Please pick out each line in the listing below that contains the string "This" and copy those lines in full. Treat capital and lowercase letters as different.

## [INFORMATION SUPPLIED]
BEGIN

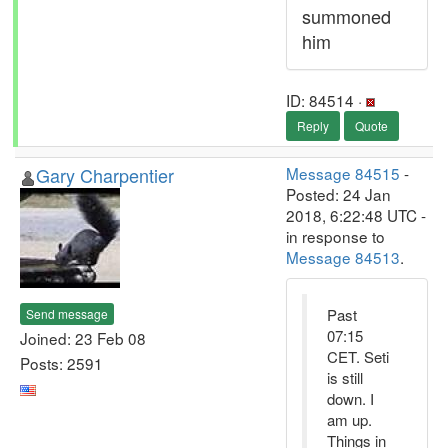
summoned
him
ID: 84514 ·
Reply
Quote
Gary Charpentier
Message 84515
-
Posted: 24 Jan
2018, 6:22:48 UTC -
in response to
Message 84513
.
Past
Send message
07:15
Joined: 23 Feb 08
CET. Seti
Posts: 2591
is still
down. I
am up.
Things in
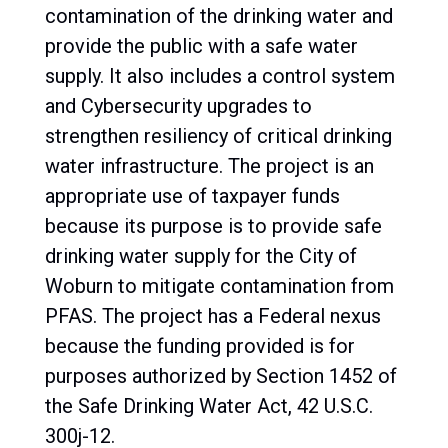
contamination of the drinking water and
provide the public with a safe water
supply. It also includes a control system
and Cybersecurity upgrades to
strengthen resiliency of critical drinking
water infrastructure. The project is an
appropriate use of taxpayer funds
because its purpose is to provide safe
drinking water supply for the City of
Woburn to mitigate contamination from
PFAS. The project has a Federal nexus
because the funding provided is for
purposes authorized by Section 1452 of
the Safe Drinking Water Act, 42 U.S.C.
300j-12.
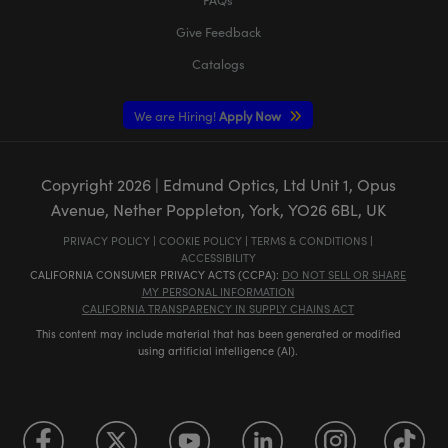
Give Feedback
Catalogs
We are Hiring!
Apply Now
Copyright
2026
| Edmund Optics, Ltd Unit 1, Opus
Avenue, Nether Poppleton, York, YO26 6BL, UK
PRIVACY POLICY
|
COOKIE POLICY
|
TERMS & CONDITIONS
|
ACCESSIBILITY
CALIFORNIA CONSUMER PRIVACY ACTS (CCPA):
DO NOT SELL OR SHARE
MY PERSONAL INFORMATION
CALIFORNIA TRANSPARENCY IN SUPPLY CHAINS ACT
This content may include material that has been generated or modified
using artificial intelligence (AI).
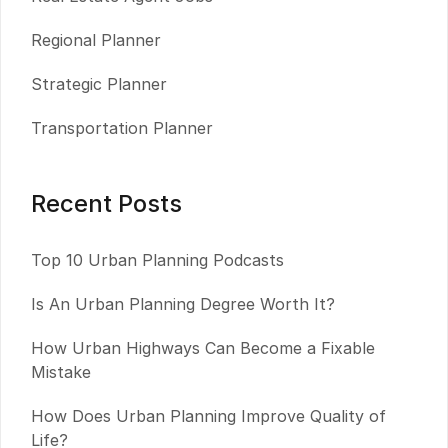
Regional Planner
Strategic Planner
Transportation Planner
Recent Posts
Top 10 Urban Planning Podcasts
Is An Urban Planning Degree Worth It?
How Urban Highways Can Become a Fixable
Mistake
How Does Urban Planning Improve Quality of
Life?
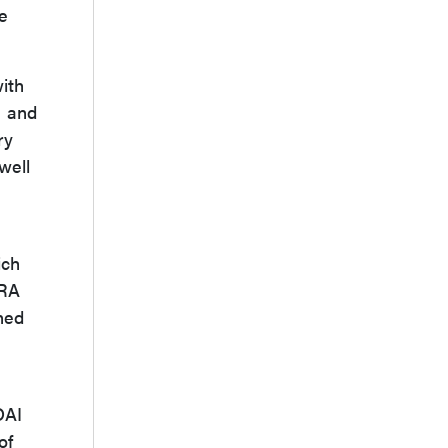
he
ith
1 and
ry
well
ich
 RA
ned
DAI
of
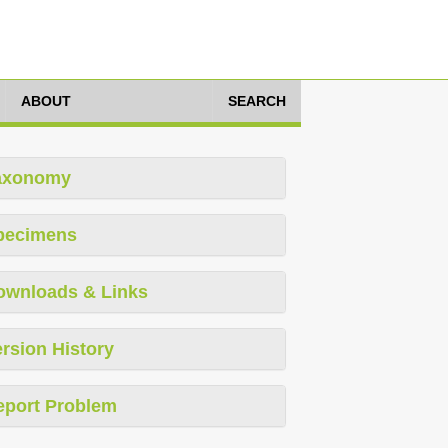
ABOUT
SEARCH
axonomy
pecimens
ownloads & Links
rsion History
eport Problem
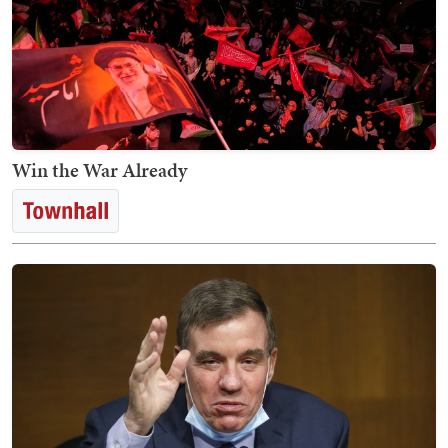
Win the War Already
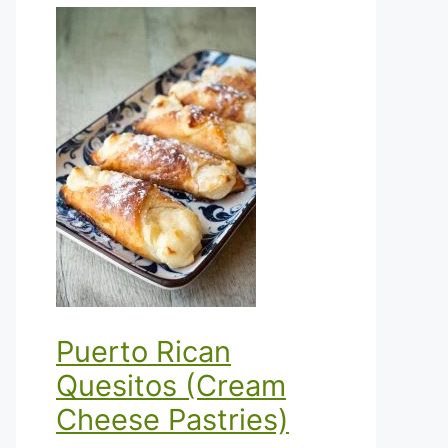
Puerto Rican
Quesitos (Cream
Cheese Pastries)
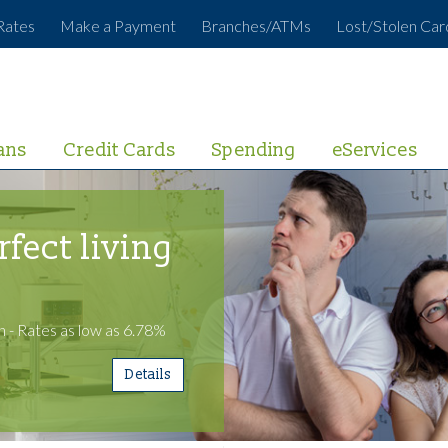
Rates
Make a Payment
Branches/ATMs
Lost/Stolen Car
ans
Credit Cards
Spending
eServices
rfect living
 - Rates as low as 6.78%
Details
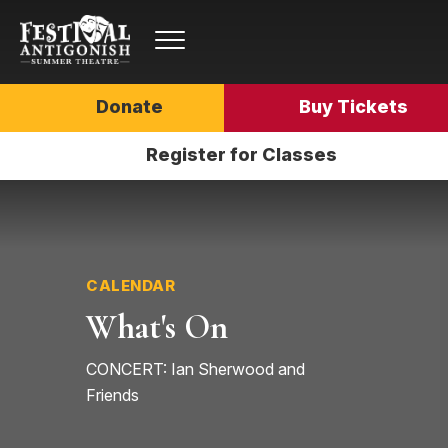
Donate
Buy Tickets
Register for Classes
CALENDAR
What's On
CONCERT: Ian Sherwood and
Friends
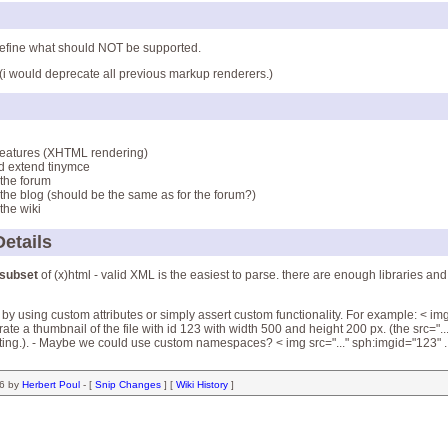
 define what should NOT be supported.
(i would deprecate all previous markup renderers.)
features (XHTML rendering)
nd extend tinymce
 the forum
o the blog (should be the same as for the forum?)
 the wiki
etails
subset
of (x)html - valid XML is the easiest to parse. there are enough libraries and u
y using custom attributes or simply assert custom functionality. For example: < img
e a thumbnail of the file with id 123 with width 500 and height 200 px. (the src="...
ting.). - Maybe we could use custom namespaces? < img src="..." sph:imgid="123" ..
56 by
Herbert Poul
- [
Snip Changes
] [
Wiki History
]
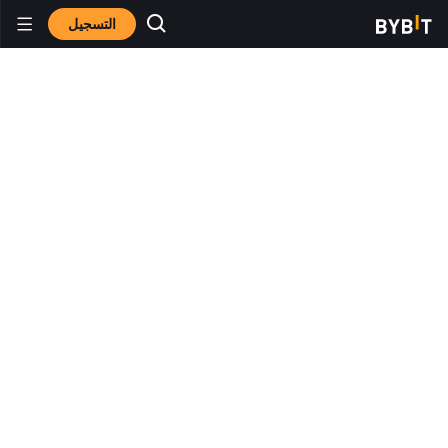
التسجيل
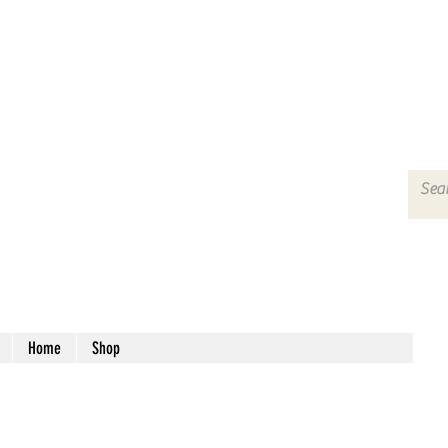
Home
Shop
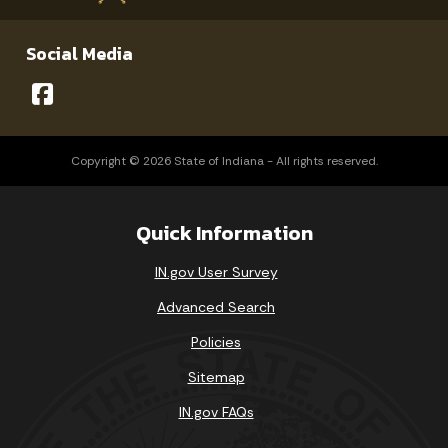
Social Media
Copyright © 2026 State of Indiana - All rights reserved.
Quick Information
IN.gov User Survey
Advanced Search
Policies
Sitemap
IN.gov FAQs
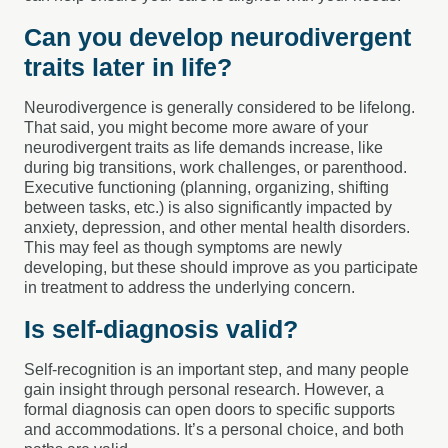
Can you develop neurodivergent
traits later in life?
Neurodivergence is generally considered to be lifelong.
That said, you might become more aware of your
neurodivergent traits as life demands increase, like
during big transitions, work challenges, or parenthood.
Executive functioning (planning, organizing, shifting
between tasks, etc.) is also significantly impacted by
anxiety, depression, and other mental health disorders.
This may feel as though symptoms are newly
developing, but these should improve as you participate
in treatment to address the underlying concern.
Is self-diagnosis valid?
Self-recognition is an important step, and many people
gain insight through personal research. However, a
formal diagnosis can open doors to specific supports
and accommodations. It’s a personal choice, and both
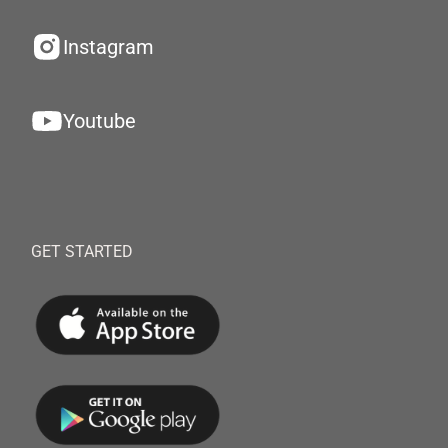
Instagram
Youtube
GET STARTED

END

## [FINISHED TASK]
This content may include material that has been generated or modified
This may feel as though symptoms are newly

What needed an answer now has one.